Христиане не считались столь драгоценными, чтобы из-за них строго взыскивать, и потому погромы, случавшиеся в общинах отдаленных христиан, нередко с тяжкими мучительствами, убийствами и с самым обидным издевательством над их верою, проходили без всяких наказаний или с наказаниями столь легкими, что над ними смеялись. Чаще же погромы даже совсем оставались неизвестными в Византии и в Риме.
Глава одиннадцатая
Бунты и восстания всего легче затеваются при унынии и страхе.
Когда вода в Ниле стояла низко в ту пору года, когда ей уже было время разлиться, тогда по всей стране египетской от Филэ до Александрии ощущалось повсеместное терзательное беспокойство: все страшились бесхлебья и ходили унылые и раздраженные, многие надевали печальные одежды с неподрубленными краями, передвигали пояса с чресл высоко на грудь — к месту вздохов, нетерпеливые женщины рвали на себе волосы, а задумчивые мужчины безмолвно смотрели унылыми глазами с повисшими на ресницах слезами.
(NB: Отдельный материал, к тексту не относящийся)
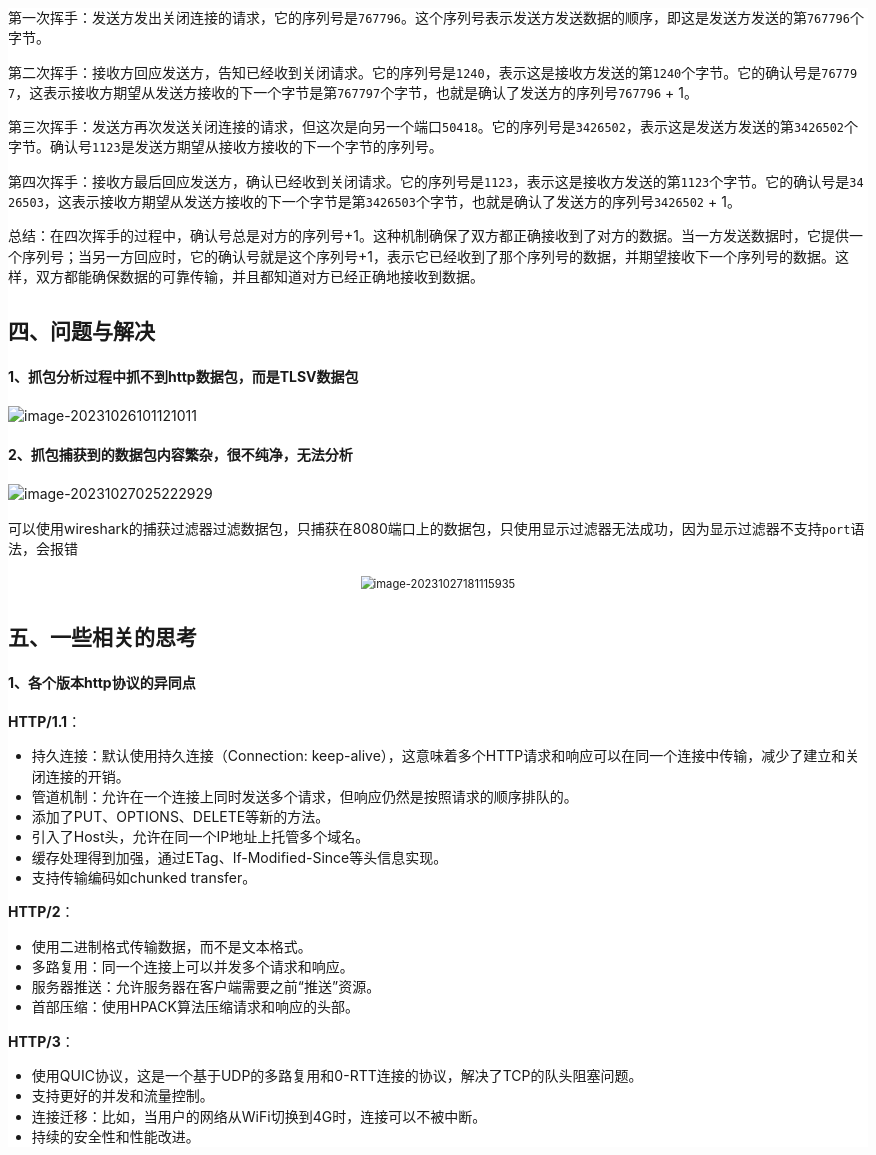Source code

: 第一次挥手：发送方发出关闭连接的请求，它的序列号是`767796`。这个序列号表示发送方发送数据的顺序，即这是发送方发送的第`767796`个字节。

第二次挥手：接收方回应发送方，告知已经收到关闭请求。它的序列号是`1240`，表示这是接收方发送的第`1240`个字节。它的确认号是`767797`，这表示接收方期望从发送方接收的下一个字节是第`767797`个字节，也就是确认了发送方的序列号`767796` + 1。

第三次挥手：发送方再次发送关闭连接的请求，但这次是向另一个端口`50418`。它的序列号是`3426502`，表示这是发送方发送的第`3426502`个字节。确认号`1123`是发送方期望从接收方接收的下一个字节的序列号。

第四次挥手：接收方最后回应发送方，确认已经收到关闭请求。它的序列号是`1123`，表示这是接收方发送的第`1123`个字节。它的确认号是`3426503`，这表示接收方期望从发送方接收的下一个字节是第`3426503`个字节，也就是确认了发送方的序列号`3426502` + 1。

总结：在四次挥手的过程中，确认号总是对方的序列号+1。这种机制确保了双方都正确接收到了对方的数据。当一方发送数据时，它提供一个序列号；当另一方回应时，它的确认号就是这个序列号+1，表示它已经收到了那个序列号的数据，并期望接收下一个序列号的数据。这样，双方都能确保数据的可靠传输，并且都知道对方已经正确地接收到数据。

## 四、问题与解决

#### 1、抓包分析过程中抓不到http数据包，而是TLSV数据包

![image-20231026101121011](E:/Markdown图片/image-20231026101121011.png)

#### 2、抓包捕获到的数据包内容繁杂，很不纯净，无法分析

![image-20231027025222929](E:/Markdown图片/image-20231027025222929.png)

可以使用wireshark的捕获过滤器过滤数据包，只捕获在8080端口上的数据包，只使用显示过滤器无法成功，因为显示过滤器不支持`port`语法，会报错

<center class="half">
    <img src="E:/Markdown图片/image-20231027181115935.png" alt="image-20231027181115935" style="zoom:80%;"/>
</center>	



## 五、一些相关的思考

#### 1、各个版本http协议的异同点

**HTTP/1.1**：

- 持久连接：默认使用持久连接（Connection: keep-alive），这意味着多个HTTP请求和响应可以在同一个连接中传输，减少了建立和关闭连接的开销。
- 管道机制：允许在一个连接上同时发送多个请求，但响应仍然是按照请求的顺序排队的。
- 添加了PUT、OPTIONS、DELETE等新的方法。
- 引入了Host头，允许在同一个IP地址上托管多个域名。
- 缓存处理得到加强，通过ETag、If-Modified-Since等头信息实现。
- 支持传输编码如chunked transfer。

**HTTP/2**：

- 使用二进制格式传输数据，而不是文本格式。
- 多路复用：同一个连接上可以并发多个请求和响应。
- 服务器推送：允许服务器在客户端需要之前“推送”资源。
- 首部压缩：使用HPACK算法压缩请求和响应的头部。

**HTTP/3**：

- 使用QUIC协议，这是一个基于UDP的多路复用和0-RTT连接的协议，解决了TCP的队头阻塞问题。
- 支持更好的并发和流量控制。
- 连接迁移：比如，当用户的网络从WiFi切换到4G时，连接可以不被中断。
- 持续的安全性和性能改进。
При мрачном настроении египетских характеров все это облекало страну в ужас. То самое было и теперь, в пору нашей повести. К тому же положение, как рассказала Бубаста, осложнялось появлением множества болезней. Почтовые голуби, пущенные с верховьев течения реки из Гелиополя, Мемфиса и Фив, приносили в Александрию самые удручающие известия: вся Фиваида, и Гепганоммида, и Нижний Египет слились в одну скорбь и в один стон — люди голодали, слепли, боялись друг друга и искали, кого бы сделать ответственным за претерпеваемое бедствие.
Наконец, к удовольствию многих, виновные были найдены, и это, как всегда, были христиане. Правоверные египтяне уже побили в Гелиополе христианских ткачей, и то же досталось колесникам и стекольным выдувальщикам в Мемфисе. И они этого заслужили за то, что они испортили цены ткачам и колесникам, взявшись работать дешевле, чем работают все вольные люди в Египте. Им было можно дешевить, потому что они живут общинами и получают приношения от богатых людей одной с ними веры, но кто живет своим трудом и приношений не получает, тому по такой дешевой цене ни прясть, ни ткать, ни ободья гнуть невозможно. А потому этого терпеть нельзя, это надо остановить, а для того, чтобы остановить, самое простое дело — избить христиан, отнять их имущество, поломать их станки и самих их бросить в воду. Священный Нил, кстати, принимает это за жертвоприношение, и у старых людей есть приметы, что вода в Ниле тогда начинает подниматься.